Ладно, сказал чужак, предположим, ты и правда знаешь, кто такие шлюхи. Но есть еще куча вещей, о которых ты знать не знаешь. Давай следуй за ним, как Елисей за Илией. Вот только дай задам тебе один вопросец: где же глас Божий? Что-то я его не слышал. Призвал тебя хоть кто-то нынче утром? Или вчера, или вообще хоть раз в жизни? И тебе сказали, что делать? Сегодня даже грома, простого грома и то не было. На небе ни облачка. Как я погляжу, заключил он, главная твоя беда вот в чем: мозгов у тебя хватает только на то, чтобы верить каждому его слову.

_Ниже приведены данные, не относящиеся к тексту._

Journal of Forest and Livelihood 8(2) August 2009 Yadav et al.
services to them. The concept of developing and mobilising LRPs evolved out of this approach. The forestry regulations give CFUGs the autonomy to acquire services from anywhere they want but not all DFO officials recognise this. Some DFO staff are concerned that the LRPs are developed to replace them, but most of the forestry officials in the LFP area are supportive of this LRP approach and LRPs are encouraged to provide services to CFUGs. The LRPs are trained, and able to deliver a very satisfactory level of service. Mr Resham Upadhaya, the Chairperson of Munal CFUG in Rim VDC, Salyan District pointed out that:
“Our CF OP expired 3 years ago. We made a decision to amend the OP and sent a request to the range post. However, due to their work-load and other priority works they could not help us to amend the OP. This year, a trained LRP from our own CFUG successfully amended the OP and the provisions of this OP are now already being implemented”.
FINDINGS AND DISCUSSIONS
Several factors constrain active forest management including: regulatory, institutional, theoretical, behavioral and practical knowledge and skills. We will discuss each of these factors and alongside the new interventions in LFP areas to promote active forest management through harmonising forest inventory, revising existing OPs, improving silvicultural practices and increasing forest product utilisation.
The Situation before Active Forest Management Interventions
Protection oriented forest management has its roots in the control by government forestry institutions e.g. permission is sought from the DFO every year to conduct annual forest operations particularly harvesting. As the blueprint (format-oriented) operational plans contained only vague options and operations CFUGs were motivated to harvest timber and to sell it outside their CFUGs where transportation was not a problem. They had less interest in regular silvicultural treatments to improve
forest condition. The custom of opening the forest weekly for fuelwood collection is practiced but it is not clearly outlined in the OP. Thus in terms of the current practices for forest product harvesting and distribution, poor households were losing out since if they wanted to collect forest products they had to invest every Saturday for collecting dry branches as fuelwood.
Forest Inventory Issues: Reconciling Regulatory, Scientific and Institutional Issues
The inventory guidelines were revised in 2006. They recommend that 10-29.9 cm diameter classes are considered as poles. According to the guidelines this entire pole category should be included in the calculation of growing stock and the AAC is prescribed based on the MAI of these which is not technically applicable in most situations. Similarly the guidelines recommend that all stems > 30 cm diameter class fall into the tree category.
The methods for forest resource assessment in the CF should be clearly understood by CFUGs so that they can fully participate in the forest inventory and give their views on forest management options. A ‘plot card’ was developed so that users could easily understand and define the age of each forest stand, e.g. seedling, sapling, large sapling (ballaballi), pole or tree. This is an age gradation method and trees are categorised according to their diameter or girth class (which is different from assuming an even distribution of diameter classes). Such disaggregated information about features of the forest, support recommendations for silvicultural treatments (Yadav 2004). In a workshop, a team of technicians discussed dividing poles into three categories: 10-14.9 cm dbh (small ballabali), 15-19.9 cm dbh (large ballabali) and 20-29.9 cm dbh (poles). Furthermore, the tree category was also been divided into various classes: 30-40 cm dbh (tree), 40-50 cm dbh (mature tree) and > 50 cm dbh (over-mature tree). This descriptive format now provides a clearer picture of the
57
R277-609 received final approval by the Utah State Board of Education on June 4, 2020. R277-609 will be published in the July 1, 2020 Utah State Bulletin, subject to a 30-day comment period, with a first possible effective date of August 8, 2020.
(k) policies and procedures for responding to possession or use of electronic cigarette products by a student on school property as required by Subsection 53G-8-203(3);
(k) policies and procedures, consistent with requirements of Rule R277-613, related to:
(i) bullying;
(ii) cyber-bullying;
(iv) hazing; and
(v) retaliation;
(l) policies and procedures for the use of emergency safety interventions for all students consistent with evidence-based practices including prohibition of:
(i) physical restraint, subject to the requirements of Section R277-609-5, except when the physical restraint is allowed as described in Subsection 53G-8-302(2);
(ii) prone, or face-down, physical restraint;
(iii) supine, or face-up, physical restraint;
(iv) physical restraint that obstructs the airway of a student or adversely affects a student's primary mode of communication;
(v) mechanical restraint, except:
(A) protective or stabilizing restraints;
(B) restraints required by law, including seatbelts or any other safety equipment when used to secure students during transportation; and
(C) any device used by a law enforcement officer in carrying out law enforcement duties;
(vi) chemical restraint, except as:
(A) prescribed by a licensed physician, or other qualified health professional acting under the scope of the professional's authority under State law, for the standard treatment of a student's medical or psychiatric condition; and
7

Солнце как вкопанное торчало прямо над головой и, затаив дыхание, выжидало полдень. Могила была в глубину фута два. А надо б футов десять, смотри не забудь, сказал чужак и засмеялся. Старики – народ жадный. А чего еще от них ожидать? Да и от всех остальных тоже, добавил он и вздохнул коротко и сухо, как будто ветер подхватил и бросил пригоршню песка.
Таруотер поднял голову и увидел двух человек, идущих через поле, цветных мужчину и женщину. У каждого на пальце болтался пустой кувшинчик из-под уксуса. На голове у высокой, похожей на индианку женщины была зеленая летняя шляпа. Она на ходу наклонилась, проскользнула под проволокой ограды и прошла через двор к могиле; мужчина придержал проволоку рукой, перешагнул через нее и двинулся за женщиной следом. Они не сводили глаз с ямы, а остановившись на краю, уставились вниз со странной смесью испуга и удовлетворения на лицах.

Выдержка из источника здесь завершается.